Contestation de la rupture du contrat de travail
Le délai imparti au salarié pour contester la rupture de son contrat de travail serait unifié et ramené à 12 mois (sauf contentieux spécifiques – notamment en cas de licenciement avec plan de sauvegarde de l’emploi – ou délais plus courts). Ces dispositions s’appliqueraient aux prescriptions en cours à compter de la date de promulgation de l’ordonnance.
Licenciements sans cause réelle et sérieuse ou nuls
Les nouvelles modalités de réparation des licenciements abusifs ou nuls s’appliqueraient aux ruptures notifiées après publication de l’ordonnance. Les instances introduites avant cette date se verraient appliquer les règles antérieures, y compris en appel et en cassation.
En cas de licenciement sans cause réelle et sérieuse, la sanction encourue par l’employeur serait déterminée en fonction d’un barème modulé en fonction de l’ancienneté du salarié et de la taille de l’entreprise.
L’indemnité minimale serait de 3 mois de salaire brut pour les salariés comptant au moins 2 ans d’ancienneté dans une entreprise d’au moins 11 salariés, contre 6 mois actuellement. Le montant de l’indemnité minimale serait inférieur dans les entreprises de moins de 11 salariés (entre 0,5 et 2,5 mois de salaire brut).
L’indemnité maximale serait fixée à 20 mois de salaire brut, pour les salariés justifiant d’au moins 30 ans d’ancienneté.

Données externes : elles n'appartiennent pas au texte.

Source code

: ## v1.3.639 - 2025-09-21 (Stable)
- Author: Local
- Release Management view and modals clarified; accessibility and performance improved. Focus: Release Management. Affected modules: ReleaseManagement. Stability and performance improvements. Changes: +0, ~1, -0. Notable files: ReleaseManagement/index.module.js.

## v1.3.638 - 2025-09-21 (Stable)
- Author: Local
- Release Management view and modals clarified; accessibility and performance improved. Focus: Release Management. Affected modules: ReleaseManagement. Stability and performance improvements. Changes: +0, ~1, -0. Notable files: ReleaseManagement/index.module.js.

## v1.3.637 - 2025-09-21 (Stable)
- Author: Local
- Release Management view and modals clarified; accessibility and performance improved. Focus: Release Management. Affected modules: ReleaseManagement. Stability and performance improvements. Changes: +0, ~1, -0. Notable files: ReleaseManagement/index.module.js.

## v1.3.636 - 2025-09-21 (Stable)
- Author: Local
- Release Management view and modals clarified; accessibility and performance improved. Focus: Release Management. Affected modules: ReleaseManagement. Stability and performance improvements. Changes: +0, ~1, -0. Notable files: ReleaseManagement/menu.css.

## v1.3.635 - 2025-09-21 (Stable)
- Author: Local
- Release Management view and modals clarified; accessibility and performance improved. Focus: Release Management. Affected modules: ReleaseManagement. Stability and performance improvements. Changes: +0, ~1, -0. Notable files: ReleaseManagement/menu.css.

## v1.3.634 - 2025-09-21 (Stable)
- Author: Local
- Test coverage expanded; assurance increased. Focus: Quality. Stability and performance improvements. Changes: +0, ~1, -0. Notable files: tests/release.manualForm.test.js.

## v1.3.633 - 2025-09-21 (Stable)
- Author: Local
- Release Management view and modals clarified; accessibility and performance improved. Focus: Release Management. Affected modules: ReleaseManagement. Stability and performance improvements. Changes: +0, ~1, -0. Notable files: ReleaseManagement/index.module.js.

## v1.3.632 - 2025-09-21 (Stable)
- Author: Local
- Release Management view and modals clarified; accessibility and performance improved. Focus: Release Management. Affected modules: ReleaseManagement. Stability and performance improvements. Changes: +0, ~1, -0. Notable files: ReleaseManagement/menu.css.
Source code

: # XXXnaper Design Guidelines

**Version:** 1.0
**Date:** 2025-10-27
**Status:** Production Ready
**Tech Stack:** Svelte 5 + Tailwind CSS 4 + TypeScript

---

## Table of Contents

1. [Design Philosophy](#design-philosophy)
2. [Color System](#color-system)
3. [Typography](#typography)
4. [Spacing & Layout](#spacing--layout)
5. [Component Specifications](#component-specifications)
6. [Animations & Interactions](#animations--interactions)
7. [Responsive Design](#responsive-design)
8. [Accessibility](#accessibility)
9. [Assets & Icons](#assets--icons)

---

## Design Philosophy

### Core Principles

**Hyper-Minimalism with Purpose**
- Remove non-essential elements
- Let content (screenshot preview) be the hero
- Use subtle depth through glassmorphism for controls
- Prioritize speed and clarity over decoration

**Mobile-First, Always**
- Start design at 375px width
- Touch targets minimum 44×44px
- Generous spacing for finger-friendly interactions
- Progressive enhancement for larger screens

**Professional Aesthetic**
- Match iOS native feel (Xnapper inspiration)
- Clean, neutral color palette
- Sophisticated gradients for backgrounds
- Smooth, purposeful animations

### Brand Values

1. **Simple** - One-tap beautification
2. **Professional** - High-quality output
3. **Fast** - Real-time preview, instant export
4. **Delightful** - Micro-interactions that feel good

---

Précision importante : le juge pourrait – mais ce serait facultatif – déduire de la somme allouée en application du barème l’indemnité de licenciement versée au salarié. Le barème s’appliquerait également en cas de prise d’acte de la rupture du contrat ou de résiliation judiciaire prononcée aux torts de l’employeur.
Si le licenciement est jugé nul – violation d’une liberté fondamentale ou d’une protection spécifique, harcèlement ou discrimination, notamment – l’indemnité serait fixée par le juge à un minimum de 6 mois de salaire brut, sans préjudice des indemnités de rupture perçues par l’intéressé.
Certaines réparations spécifiques prévues par le Code du travail seraient modifiées, dans un sens défavorable au salarié :
- violation de la priorité de réembauche en cas de licenciement économique : au moins 1 mois de salaire (au lieu de 2) ;
- nullité du licenciement économique en cas d’absence ou d’insuffisance du plan de sauvegarde de l’emploi, ou d’absence de décision de validation ou d’homologation de ce plan : minimum 6 mois de salaire (au lieu de 12) ;
- défaut de réintégration du salarié victime d’un accident du travail ou d’une maladie professionnelle, ou manquement à l’obligation de reclassement lorsque ce salarié est physiquement inapte : au moins 6 mois de salaire (au lieu de 12).